愛すべき妹がウルトラマンに変身、しかもラノベで、というので
本書が各種媒体で紹介されて以来、ずっと期待していました。
ウルトラマンとはいい歳こいたオッサンにそこまでさせる作品なのです。
先刻ご承知のとおり、ここ数年のライトノベルの現況は
血で血を洗う大戦争と言ったらなんですが、いわゆる「鉄火場」になっています。
月次で各社合わせて何冊出てるか想像するだに恐ろしい状態です。
そういう状況を踏まえたうえで本書を読んでいきますと
正直、不満が募ってきます。
これはウルトラじゃなかったら、ごくごく普通以下のラノベってことになっちゃいませんか。
ダメなニートの主人公、なのに必要以上にそれを慕う妹、
異分子の登場、しっちゃかめっちゃかの大騒ぎ、ちょっとした恋愛模様、三角関係…。
期待のし過ぎと言われたらそれまでですが
もっともっとできたんじゃないかなあ、という気持ちが強いです。
円谷プロさんのOKを頂いている企画なのでしたら
有名な人気怪獣や宇宙人を出してもよかっただろうし
先輩のウルトラ戦士を大集合させてもよかったんじゃないでしょうか。
(クライマックスで一名出てきますけども)
もっと「円谷公認」という強さを前面に押し出してほしかった。
昨今の東映さんのやり口を比較で出すのもナニですが
お父さん世代の囲い込みを狙ってか、大出血サービスってな感じで
ヒーロー大集合映画を連発してるじゃないですか。
あのテンションと売らんかな精神が本作にもあればなあ、と。
それにオリジナル怪獣・宇宙人は劇中に出てきますけど、そういう絵すら一枚もないじゃないですか。
(一応、一枚あるにはあるけども…)
バトルシーンもぜんぜんない。ひたすら女の子の絵だけです。
せめてウルトラ戦士と女の子の絡んだ絵を一枚くらい入れてくださいよ。
これではウルトラの名につられてきた読者はキツイっす。
そういうんじゃないんだよねー、女の子たちを見てほしいんだよーという声もあるかもしれませんが
じゃあ妹をはじめとする女の子たちの魅力だけで評価できるかっていうと、それもどうでしょう?

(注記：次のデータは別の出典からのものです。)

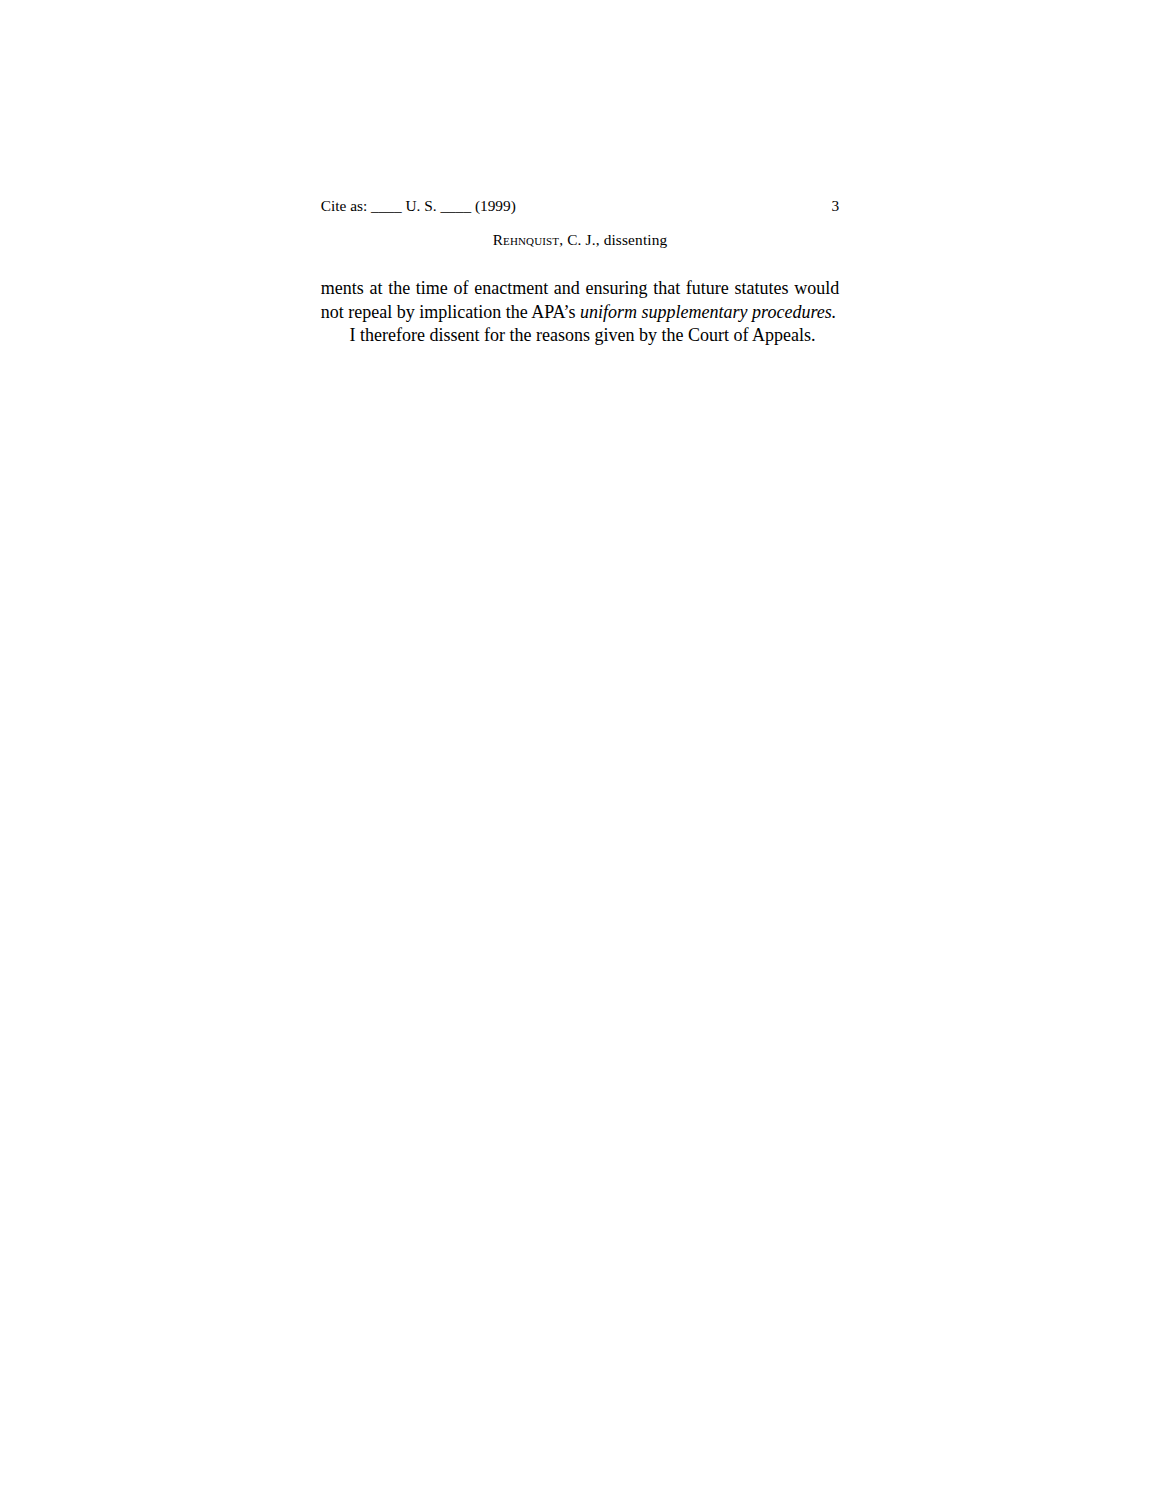Cite as: ____ U. S. ____ (1999) 3
Rehnquist, C. J., dissenting
ments at the time of enactment and ensuring that future statutes would not repeal by implication the APA’s uniform supplementary procedures.
I therefore dissent for the reasons given by the Court of Appeals.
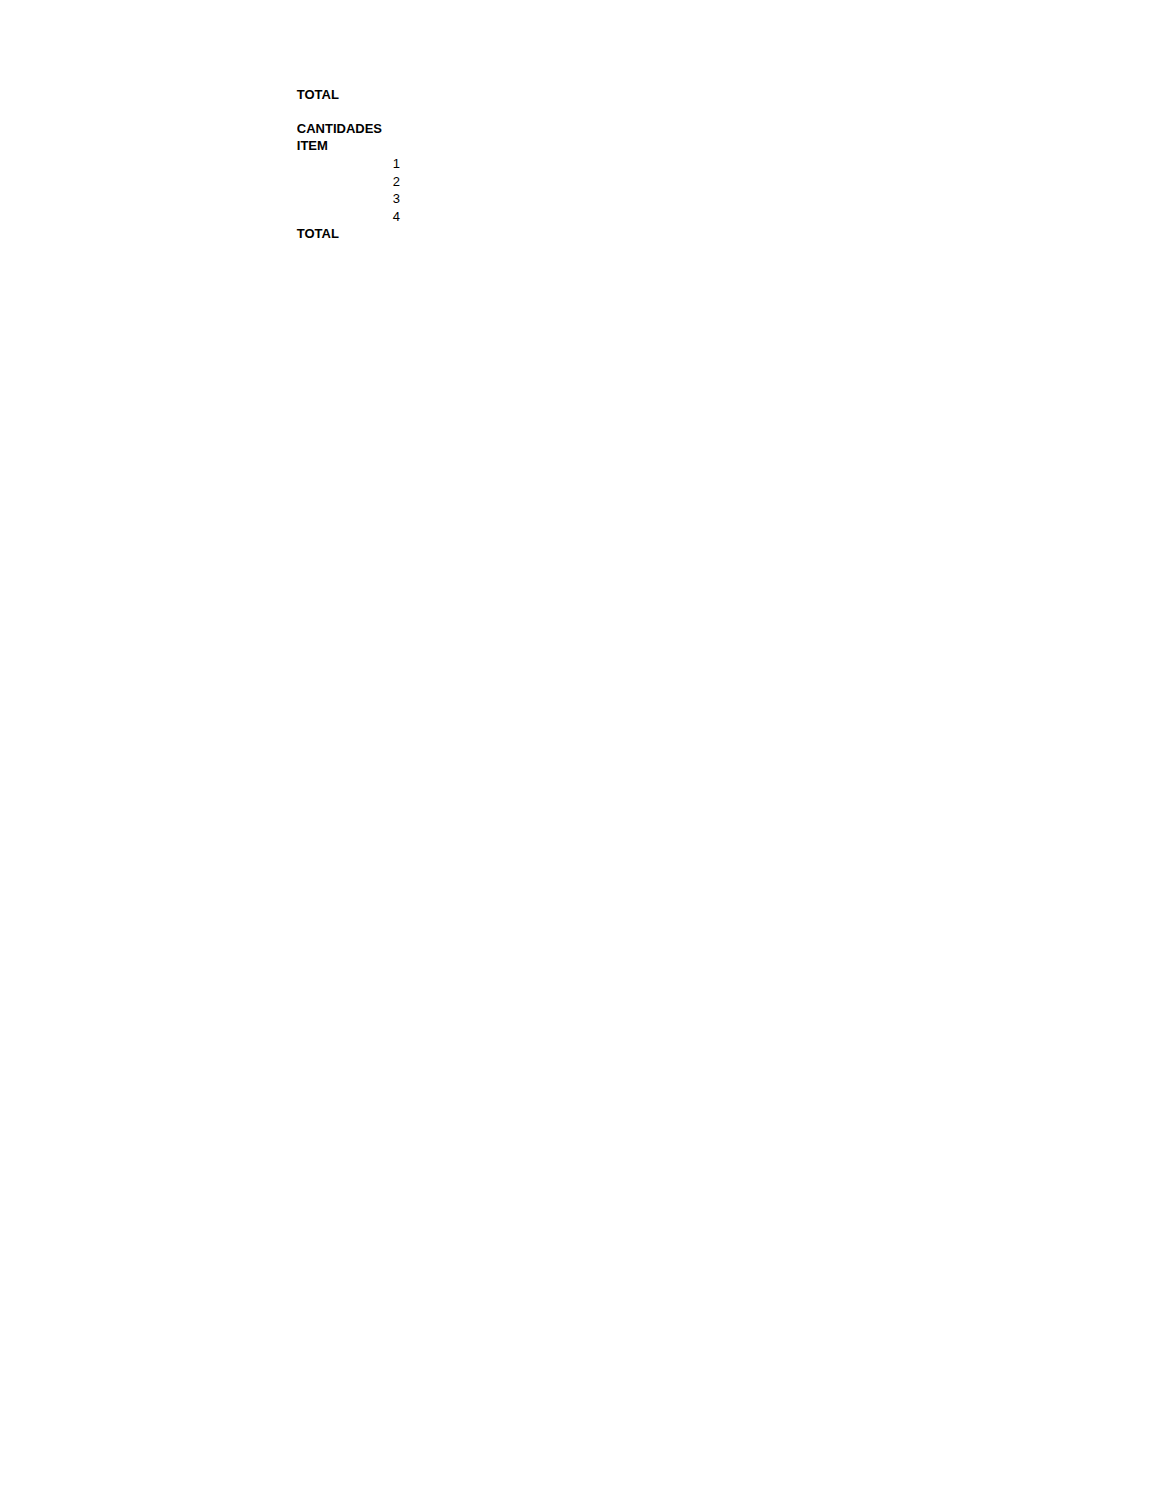| TOTAL |
| CANTIDADES |
| ITEM | |
| | 1 |
| | 2 |
| | 3 |
| | 4 |
| TOTAL |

ぶっちゃけると、十年前ならこの調子でもよかったかもね、という印象です。
企画自体は話題を呼ぶことが必至ですし、素晴らしいのですから、
出版社側がその気になればいくらでも「やりたい!」という人気作家、
人気イラストレーターを呼べたはずなんじゃないかと。
何故、今回のキャスティングだったのか? それが自分の中で最大の疑問です。
(著者さんはウルトラシリーズの脚本家さんとのことですけども)
厳しい感じになってしまいましたが、期待の反動ということで勘弁してください。
PHPさんの限りなきチャレンジ魂に★3です。